Raja of Mayurbhanj
- Reign: c. 1813 – c. 1822
- Predecessor: Damodar Bhanj Deo
- Successor: Jadunath Bhanj Deo
- Died: c. 1822
- Issue: Jadunath Bhanj Deo
- House: Mayurbhanj (by adoption) Keonjhar (by birth)
- Dynasty: Bhanja
- Father: Pratap Balbhadra Bhanj

= Tribikram Bhanj Deo =

Raja of Mayurbhanj (1813–1822)

Tribikram Bhanj Deo was the Raja of Mayurbhanj from 1813 until his death in 1822.

== Early life, family, and succession ==
He was born to Pratap Balbhadra Bhanj, the Raja of Keonjhar. When Damodar Bhanj Deo, the Raja of Mayurbhanj, was on his deathbed and had no issue, either of the body or adoptive, to succeed him, he nominated Tribikram as his successor. However, Damodar's widows, Sumitra Devi and Jamuna Devi, did not carry out his wishes. Although the officers of the state attempted to transfer the administration to Tribikram, they failed. Consequently, the widows of the deceased ruler governed Mayurbhanj: the first, Sumitra Devi, from 1796 to 1810, and the latter, Jamuna Devi, from 1810 to 1813, until succession eventually devolved upon Tribikram. Nevertheless, the East India Company had recognised him as the ruler of Mayurbhanj in 1810.

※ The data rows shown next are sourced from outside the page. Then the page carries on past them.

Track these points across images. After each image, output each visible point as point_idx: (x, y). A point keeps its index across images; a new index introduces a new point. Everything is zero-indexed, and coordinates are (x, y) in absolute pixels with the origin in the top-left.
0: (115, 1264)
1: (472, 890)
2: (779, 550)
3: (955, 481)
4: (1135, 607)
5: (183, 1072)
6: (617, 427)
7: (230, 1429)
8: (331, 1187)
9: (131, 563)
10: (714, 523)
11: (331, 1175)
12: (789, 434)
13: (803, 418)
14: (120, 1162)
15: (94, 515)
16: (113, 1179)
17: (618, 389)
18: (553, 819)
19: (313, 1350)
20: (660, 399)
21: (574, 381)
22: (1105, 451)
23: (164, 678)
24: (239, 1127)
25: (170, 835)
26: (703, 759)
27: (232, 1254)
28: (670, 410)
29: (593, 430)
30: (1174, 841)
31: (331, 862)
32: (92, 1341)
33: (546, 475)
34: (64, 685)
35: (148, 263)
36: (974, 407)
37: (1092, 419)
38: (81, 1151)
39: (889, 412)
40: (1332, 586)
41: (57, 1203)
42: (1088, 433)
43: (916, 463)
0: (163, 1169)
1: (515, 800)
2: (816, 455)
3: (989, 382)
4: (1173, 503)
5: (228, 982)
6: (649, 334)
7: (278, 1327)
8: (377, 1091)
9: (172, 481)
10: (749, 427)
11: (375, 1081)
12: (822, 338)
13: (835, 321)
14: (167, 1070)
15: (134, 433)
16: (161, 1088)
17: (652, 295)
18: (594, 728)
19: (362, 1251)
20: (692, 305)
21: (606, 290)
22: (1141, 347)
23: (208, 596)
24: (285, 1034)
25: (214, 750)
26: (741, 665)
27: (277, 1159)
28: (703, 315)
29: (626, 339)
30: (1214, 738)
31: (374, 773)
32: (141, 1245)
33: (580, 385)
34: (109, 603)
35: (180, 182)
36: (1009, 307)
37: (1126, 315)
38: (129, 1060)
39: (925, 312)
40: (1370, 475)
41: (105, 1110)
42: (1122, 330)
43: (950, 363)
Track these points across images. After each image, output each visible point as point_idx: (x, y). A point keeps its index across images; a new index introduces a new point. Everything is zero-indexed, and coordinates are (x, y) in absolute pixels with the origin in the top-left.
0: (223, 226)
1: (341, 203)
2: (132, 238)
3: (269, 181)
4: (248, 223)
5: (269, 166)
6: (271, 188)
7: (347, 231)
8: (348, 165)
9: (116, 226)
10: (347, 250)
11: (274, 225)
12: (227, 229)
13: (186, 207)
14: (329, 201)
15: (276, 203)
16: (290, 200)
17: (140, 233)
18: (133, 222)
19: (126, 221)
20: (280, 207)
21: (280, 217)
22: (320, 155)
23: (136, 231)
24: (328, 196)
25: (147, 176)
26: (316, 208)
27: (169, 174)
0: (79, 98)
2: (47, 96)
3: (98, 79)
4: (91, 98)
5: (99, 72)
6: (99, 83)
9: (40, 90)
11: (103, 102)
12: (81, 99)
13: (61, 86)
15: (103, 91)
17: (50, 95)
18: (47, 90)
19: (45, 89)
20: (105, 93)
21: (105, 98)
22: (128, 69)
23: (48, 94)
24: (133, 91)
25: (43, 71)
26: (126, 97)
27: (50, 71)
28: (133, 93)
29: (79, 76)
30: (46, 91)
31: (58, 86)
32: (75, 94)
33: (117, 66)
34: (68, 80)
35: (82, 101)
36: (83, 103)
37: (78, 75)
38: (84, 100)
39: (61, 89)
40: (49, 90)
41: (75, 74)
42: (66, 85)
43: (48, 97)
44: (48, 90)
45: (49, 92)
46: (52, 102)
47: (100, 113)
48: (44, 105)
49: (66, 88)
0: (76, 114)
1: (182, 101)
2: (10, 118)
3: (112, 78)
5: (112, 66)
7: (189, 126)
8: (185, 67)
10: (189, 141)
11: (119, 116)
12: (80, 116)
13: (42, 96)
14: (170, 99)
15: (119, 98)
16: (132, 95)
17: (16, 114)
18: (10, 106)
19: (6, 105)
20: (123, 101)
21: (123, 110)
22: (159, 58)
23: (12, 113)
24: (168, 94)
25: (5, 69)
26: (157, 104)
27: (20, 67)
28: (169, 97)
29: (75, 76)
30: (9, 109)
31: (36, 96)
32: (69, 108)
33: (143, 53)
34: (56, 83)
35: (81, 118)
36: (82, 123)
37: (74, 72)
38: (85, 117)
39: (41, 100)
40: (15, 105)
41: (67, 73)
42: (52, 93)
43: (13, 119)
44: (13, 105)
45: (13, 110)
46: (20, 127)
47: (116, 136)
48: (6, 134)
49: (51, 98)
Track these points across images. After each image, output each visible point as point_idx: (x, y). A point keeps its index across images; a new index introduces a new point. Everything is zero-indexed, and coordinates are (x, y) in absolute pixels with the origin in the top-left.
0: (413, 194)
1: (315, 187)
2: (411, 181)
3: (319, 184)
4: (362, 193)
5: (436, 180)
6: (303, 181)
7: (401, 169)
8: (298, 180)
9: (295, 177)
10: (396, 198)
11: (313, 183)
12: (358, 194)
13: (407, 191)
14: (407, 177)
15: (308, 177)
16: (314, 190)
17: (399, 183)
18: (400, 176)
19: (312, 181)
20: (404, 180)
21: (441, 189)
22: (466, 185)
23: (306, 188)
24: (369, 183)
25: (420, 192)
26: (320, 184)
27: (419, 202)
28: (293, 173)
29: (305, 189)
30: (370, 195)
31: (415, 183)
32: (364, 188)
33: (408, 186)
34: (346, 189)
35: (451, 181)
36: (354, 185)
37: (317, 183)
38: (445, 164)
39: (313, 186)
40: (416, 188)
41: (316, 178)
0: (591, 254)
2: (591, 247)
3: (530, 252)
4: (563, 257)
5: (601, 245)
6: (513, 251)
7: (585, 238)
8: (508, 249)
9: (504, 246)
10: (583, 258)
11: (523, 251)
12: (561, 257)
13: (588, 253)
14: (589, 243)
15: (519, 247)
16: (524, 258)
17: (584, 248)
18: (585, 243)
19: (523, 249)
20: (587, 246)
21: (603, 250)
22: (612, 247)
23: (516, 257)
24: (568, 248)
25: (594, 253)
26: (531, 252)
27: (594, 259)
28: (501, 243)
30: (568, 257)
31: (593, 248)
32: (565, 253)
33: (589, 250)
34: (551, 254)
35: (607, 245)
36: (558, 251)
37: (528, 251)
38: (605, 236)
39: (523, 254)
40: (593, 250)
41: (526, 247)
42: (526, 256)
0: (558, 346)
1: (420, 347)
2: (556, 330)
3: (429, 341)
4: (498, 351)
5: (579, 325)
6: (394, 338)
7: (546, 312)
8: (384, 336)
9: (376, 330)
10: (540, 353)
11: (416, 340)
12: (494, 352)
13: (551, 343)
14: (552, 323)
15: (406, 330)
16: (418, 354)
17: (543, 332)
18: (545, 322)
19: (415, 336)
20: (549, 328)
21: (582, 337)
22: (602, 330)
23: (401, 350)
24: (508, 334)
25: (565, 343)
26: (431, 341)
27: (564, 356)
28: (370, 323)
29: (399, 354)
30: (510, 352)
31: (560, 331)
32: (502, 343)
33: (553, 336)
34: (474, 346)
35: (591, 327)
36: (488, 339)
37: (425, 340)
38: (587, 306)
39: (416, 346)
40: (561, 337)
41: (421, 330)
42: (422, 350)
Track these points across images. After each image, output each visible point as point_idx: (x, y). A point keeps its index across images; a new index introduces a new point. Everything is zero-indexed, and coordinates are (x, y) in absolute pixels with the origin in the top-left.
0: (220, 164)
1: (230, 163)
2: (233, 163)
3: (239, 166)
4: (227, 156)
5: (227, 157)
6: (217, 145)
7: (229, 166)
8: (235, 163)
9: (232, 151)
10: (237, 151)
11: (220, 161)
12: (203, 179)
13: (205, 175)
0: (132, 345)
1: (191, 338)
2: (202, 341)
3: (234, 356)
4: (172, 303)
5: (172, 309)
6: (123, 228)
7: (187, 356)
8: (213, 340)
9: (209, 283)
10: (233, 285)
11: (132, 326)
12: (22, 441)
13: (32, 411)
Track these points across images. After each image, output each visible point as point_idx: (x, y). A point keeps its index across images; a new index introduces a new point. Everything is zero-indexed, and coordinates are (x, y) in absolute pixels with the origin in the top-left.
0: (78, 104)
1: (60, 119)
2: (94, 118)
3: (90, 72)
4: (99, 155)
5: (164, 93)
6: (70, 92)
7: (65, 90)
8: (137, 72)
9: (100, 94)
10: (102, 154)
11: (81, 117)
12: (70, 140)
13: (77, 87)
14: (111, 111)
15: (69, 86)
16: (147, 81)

He married and had an issue: a son, Jadunath Bhanj Deo.

== Reign ==
He executed agreements in 1812 and 1815 with the East India Company. The former concerned tribute, whereby the annual tribute paid by the State was fixed at Rs. 1,001. By the latter, he agreed to forego his claim to levy a tax on pilgrims passing through the State on their journey to and from Jagannath in Puri.

== Death ==
He died in 1822, and his son, Jadunath Bhanj Deo, succeeded to his title, rank, and dignity.